◆ **INSTRUCTIONS TO FOLLOW**: Pictures are not repeated. Every line from the beginning of the entries through the one with "right shoulder: (193, 681)" is restated exactly.
*-*-*
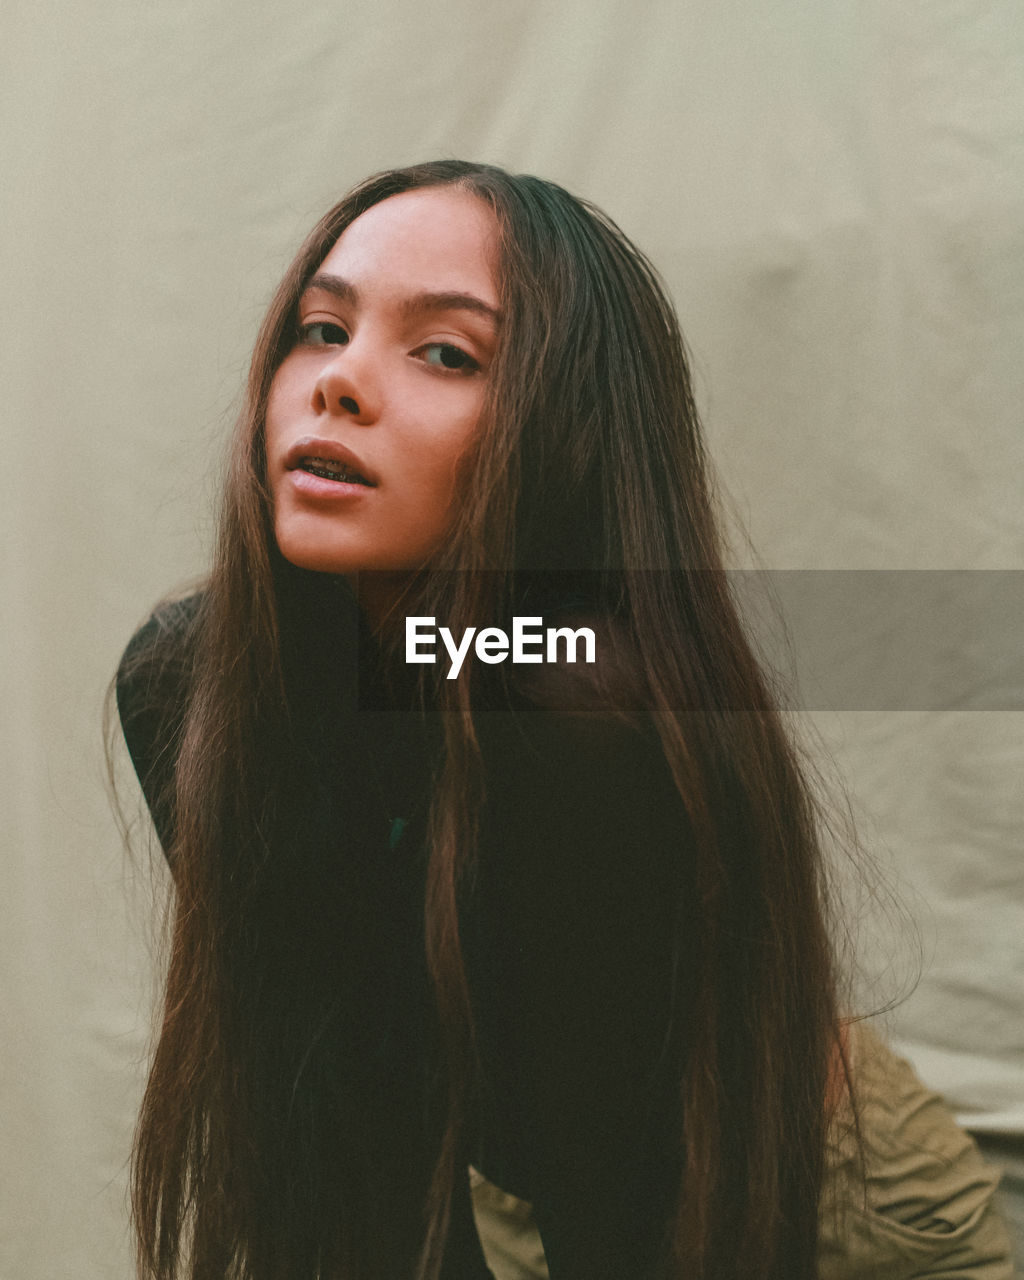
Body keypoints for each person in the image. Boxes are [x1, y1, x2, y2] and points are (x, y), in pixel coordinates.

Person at [115, 160, 1012, 1280]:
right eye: (320, 327)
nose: (339, 383)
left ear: (561, 427)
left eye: (446, 351)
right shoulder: (193, 681)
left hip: (807, 1189)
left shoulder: (577, 717)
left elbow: (640, 1201)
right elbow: (353, 1111)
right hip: (522, 1160)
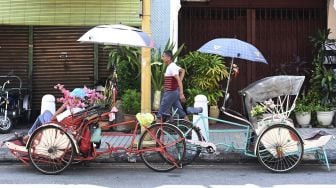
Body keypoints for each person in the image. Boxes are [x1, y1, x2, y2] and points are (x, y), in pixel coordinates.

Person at [20, 88, 86, 144]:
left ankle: (28, 136)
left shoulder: (73, 110)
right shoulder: (81, 110)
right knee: (44, 114)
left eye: (73, 97)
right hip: (63, 125)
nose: (72, 98)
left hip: (58, 126)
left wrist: (64, 106)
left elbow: (53, 118)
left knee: (42, 116)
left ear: (77, 98)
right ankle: (30, 136)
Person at [156, 50, 187, 121]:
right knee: (181, 113)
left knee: (160, 114)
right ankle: (192, 130)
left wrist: (181, 93)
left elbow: (178, 79)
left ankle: (155, 131)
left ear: (168, 58)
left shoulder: (171, 67)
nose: (162, 58)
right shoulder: (173, 65)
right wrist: (178, 84)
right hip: (174, 92)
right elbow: (183, 70)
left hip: (170, 93)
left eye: (163, 56)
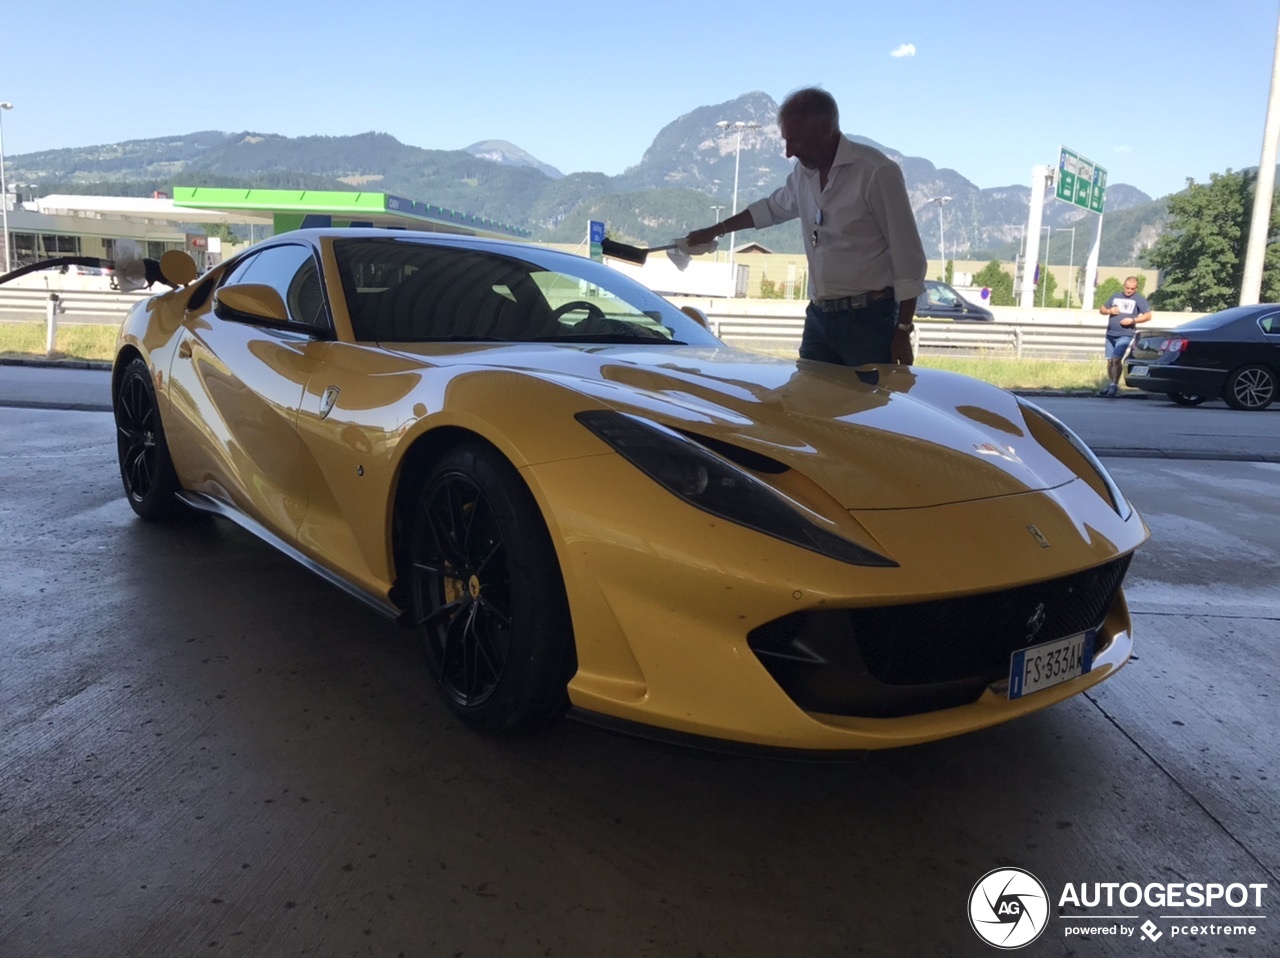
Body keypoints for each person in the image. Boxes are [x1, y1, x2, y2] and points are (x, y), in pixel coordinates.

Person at [684, 87, 927, 367]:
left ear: (826, 129)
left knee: (868, 408)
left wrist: (902, 330)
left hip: (870, 321)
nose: (789, 152)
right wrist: (716, 230)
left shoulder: (875, 172)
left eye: (796, 141)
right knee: (809, 404)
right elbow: (771, 208)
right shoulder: (803, 174)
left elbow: (908, 258)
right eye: (787, 141)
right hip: (818, 318)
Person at [1097, 276, 1152, 397]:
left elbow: (1148, 316)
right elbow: (1102, 309)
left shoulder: (1139, 299)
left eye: (1132, 289)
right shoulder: (1116, 296)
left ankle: (1115, 385)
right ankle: (1111, 383)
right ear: (1124, 286)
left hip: (1126, 334)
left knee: (1117, 359)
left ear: (1136, 288)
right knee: (1110, 360)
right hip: (1111, 333)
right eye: (1127, 288)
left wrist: (1133, 320)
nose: (1129, 291)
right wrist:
*-*-*
◆ **YOUR SOLUTION**:
Body keypoints for each person in the image. Boxes are [x1, y1, x2, y2] and points are (x, y), in pixel coordinates.

Person at [115, 160, 1012, 1280]:
right eye: (320, 327)
nose: (339, 383)
left ear: (561, 427)
left eye: (446, 351)
right shoulder: (193, 681)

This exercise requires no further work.